In the data below, count every line that holds the string "wrist" and reply with the number alone.

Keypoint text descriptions
-- Opening Marker --
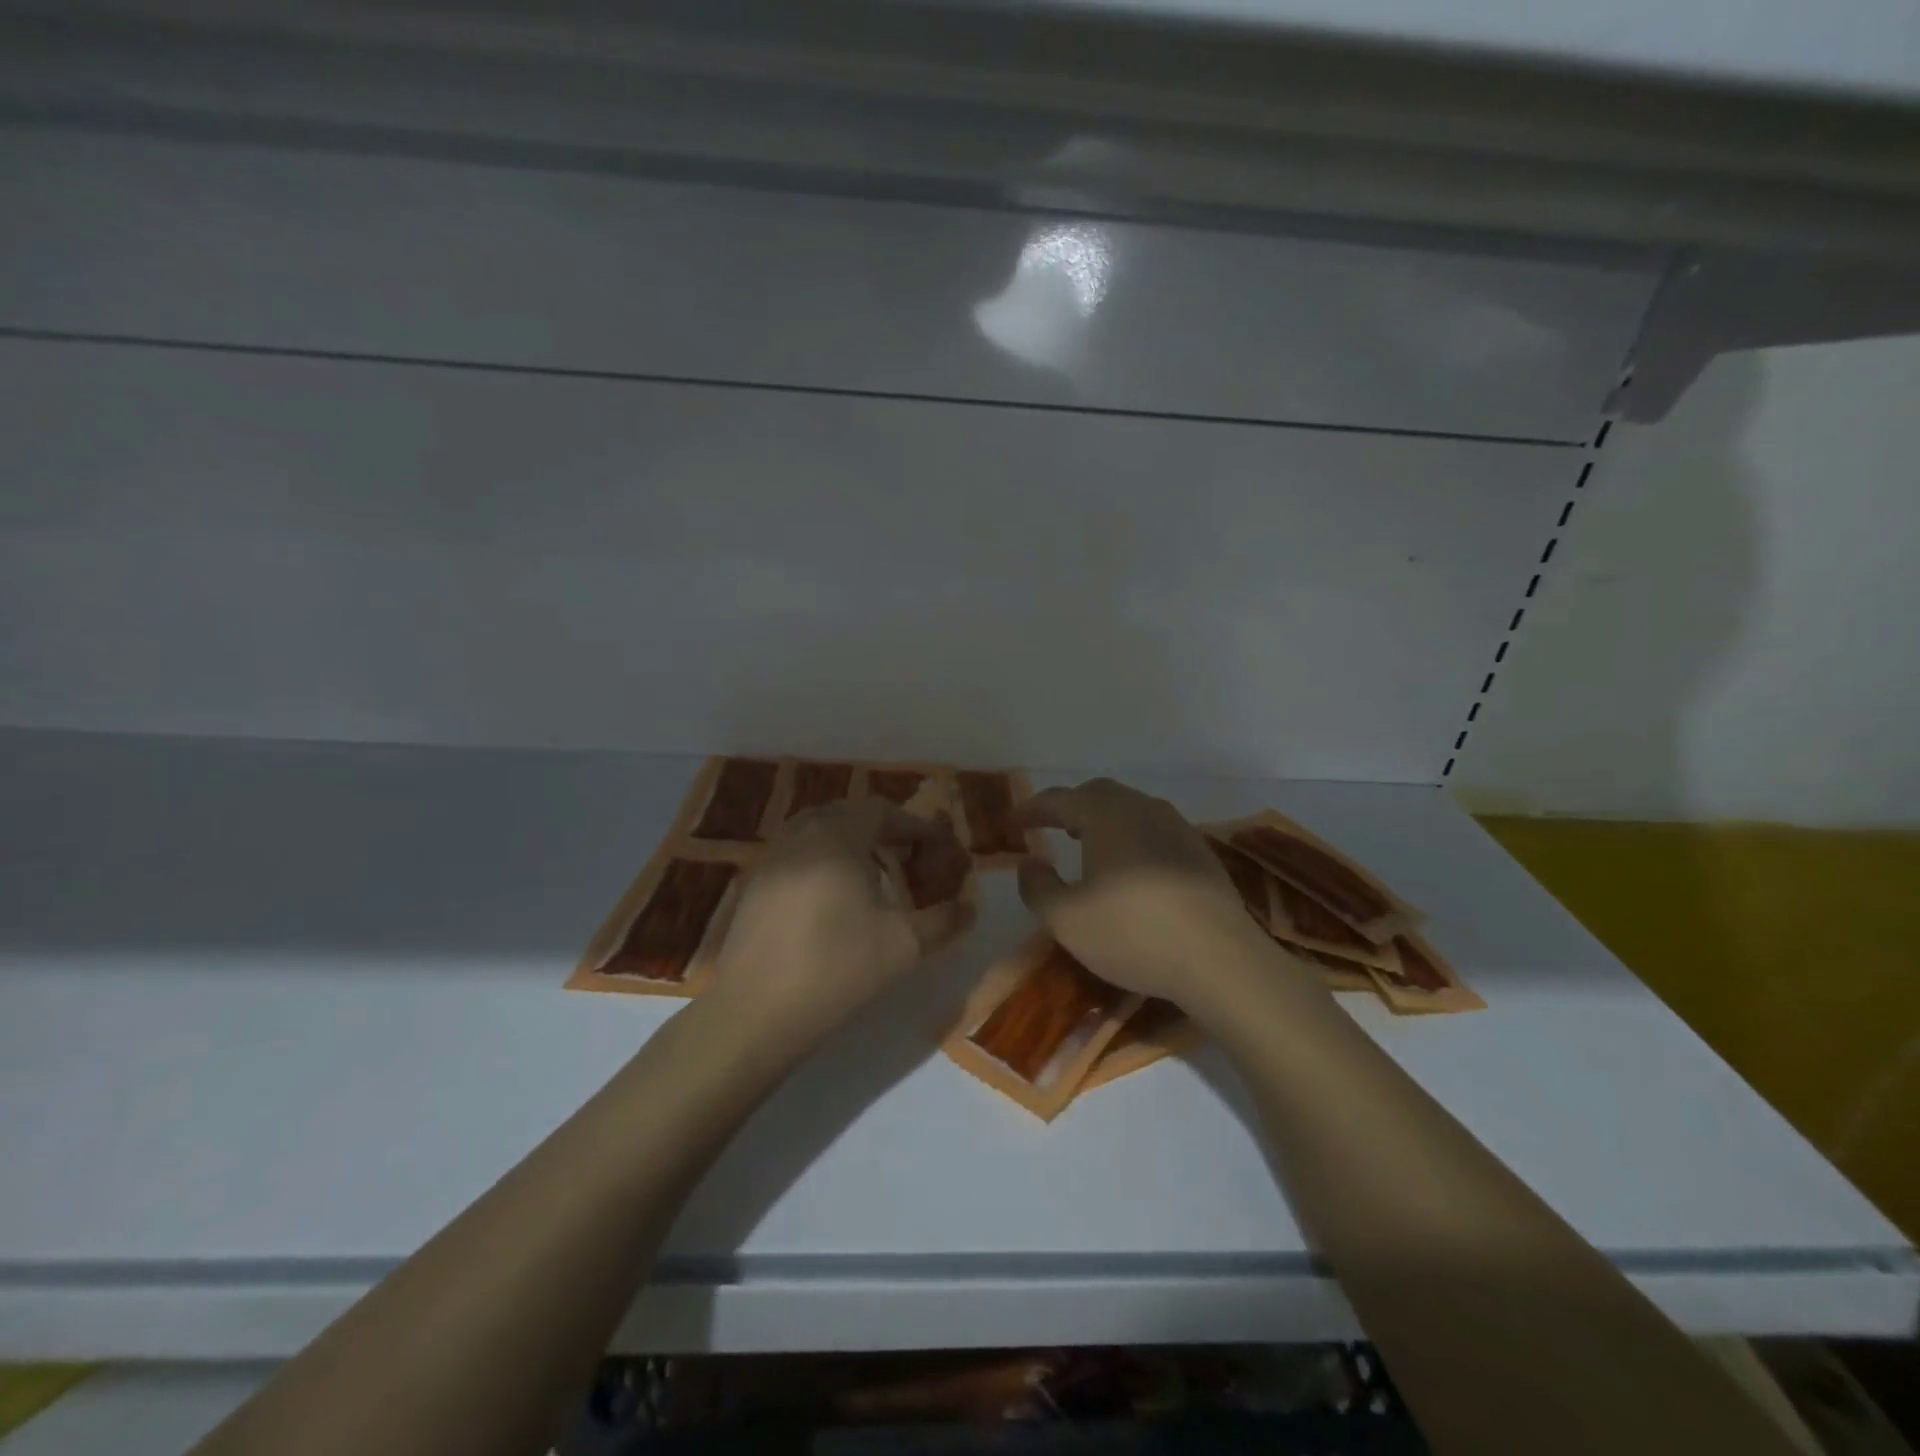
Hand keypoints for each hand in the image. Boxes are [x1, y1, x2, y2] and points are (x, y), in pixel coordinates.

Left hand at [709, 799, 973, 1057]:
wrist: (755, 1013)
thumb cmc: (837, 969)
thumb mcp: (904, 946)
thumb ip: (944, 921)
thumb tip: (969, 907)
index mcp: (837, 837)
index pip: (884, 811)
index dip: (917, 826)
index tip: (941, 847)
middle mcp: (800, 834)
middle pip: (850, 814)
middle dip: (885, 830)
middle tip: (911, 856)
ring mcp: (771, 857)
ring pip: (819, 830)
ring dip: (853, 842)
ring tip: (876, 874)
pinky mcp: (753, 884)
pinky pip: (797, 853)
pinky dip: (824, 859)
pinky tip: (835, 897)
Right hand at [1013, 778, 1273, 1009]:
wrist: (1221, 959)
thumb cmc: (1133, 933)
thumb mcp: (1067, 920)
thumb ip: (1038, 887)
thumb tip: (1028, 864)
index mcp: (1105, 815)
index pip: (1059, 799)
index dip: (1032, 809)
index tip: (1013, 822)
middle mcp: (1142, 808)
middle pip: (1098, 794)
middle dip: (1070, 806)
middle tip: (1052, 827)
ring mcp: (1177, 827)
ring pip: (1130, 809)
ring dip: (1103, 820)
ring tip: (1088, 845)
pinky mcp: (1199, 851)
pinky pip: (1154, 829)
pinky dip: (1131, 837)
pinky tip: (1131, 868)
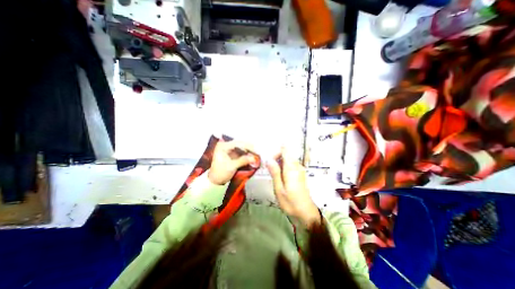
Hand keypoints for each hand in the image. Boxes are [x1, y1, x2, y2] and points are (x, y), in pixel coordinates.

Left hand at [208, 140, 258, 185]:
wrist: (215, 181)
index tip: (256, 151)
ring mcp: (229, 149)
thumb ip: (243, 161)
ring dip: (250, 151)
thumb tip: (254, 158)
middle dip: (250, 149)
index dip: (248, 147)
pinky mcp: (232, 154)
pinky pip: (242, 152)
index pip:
-- Closing Marker --
-- Opening Marker --
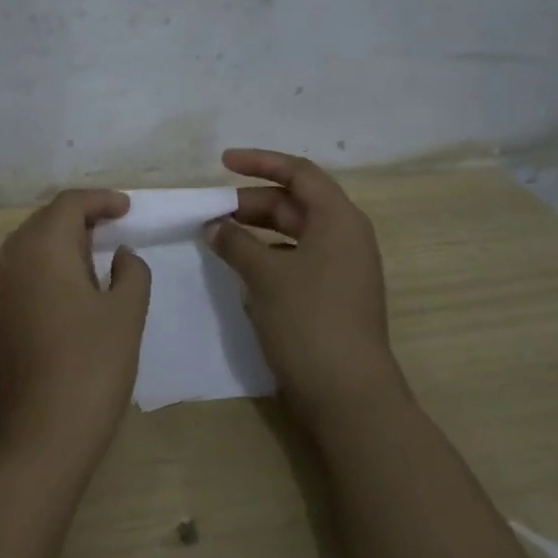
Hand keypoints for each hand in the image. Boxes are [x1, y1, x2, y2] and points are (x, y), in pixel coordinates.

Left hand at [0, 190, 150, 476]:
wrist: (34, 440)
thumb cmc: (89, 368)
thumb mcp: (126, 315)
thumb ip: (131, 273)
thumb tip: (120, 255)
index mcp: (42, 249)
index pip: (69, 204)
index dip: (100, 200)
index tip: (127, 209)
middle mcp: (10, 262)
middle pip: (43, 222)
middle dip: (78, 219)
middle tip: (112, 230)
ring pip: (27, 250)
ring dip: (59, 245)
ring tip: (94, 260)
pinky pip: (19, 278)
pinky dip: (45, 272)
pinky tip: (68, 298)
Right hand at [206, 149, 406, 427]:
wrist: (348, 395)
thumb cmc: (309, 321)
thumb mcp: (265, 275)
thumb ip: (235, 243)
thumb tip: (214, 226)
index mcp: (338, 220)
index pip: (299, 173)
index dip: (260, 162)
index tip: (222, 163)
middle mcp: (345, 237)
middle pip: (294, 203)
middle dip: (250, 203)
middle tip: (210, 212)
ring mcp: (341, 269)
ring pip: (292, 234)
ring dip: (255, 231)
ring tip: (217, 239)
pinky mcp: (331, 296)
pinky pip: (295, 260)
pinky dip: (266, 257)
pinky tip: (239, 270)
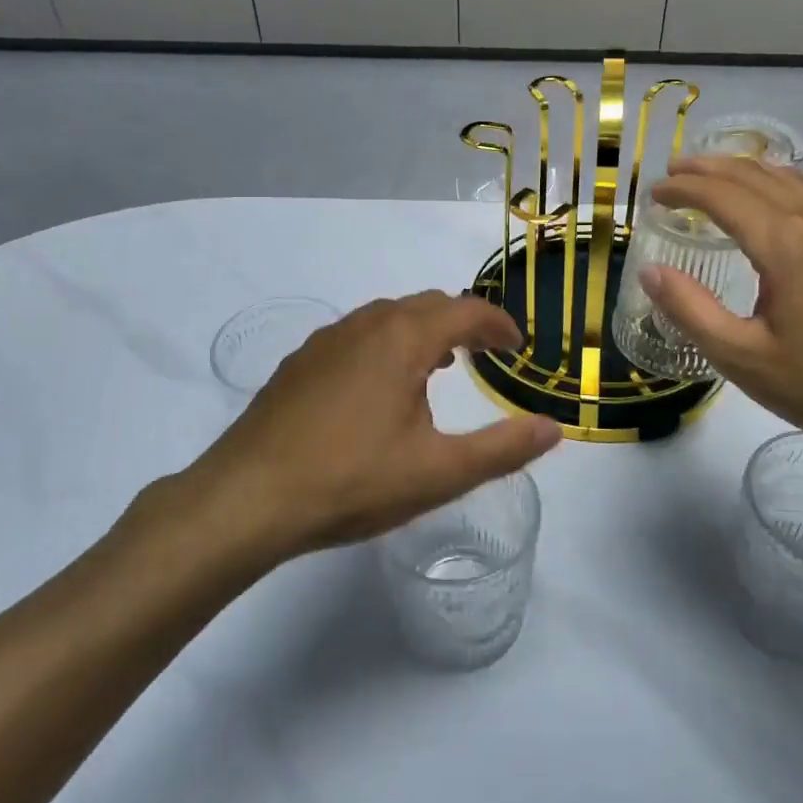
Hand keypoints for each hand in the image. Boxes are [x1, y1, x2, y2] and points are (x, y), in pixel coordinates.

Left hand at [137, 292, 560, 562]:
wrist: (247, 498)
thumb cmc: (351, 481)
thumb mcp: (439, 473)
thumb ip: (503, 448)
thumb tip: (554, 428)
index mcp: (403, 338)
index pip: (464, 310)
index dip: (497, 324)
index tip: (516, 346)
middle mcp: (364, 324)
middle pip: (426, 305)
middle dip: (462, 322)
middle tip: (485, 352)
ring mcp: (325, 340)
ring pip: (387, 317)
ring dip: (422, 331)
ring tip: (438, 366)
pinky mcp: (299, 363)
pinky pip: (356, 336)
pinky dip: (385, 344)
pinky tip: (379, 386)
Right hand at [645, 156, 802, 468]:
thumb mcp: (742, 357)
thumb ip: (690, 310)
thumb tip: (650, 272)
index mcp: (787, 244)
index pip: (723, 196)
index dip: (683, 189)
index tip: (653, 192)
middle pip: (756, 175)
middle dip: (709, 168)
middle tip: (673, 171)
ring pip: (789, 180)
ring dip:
-- Closing Marker --
ANSWER BELOW. 6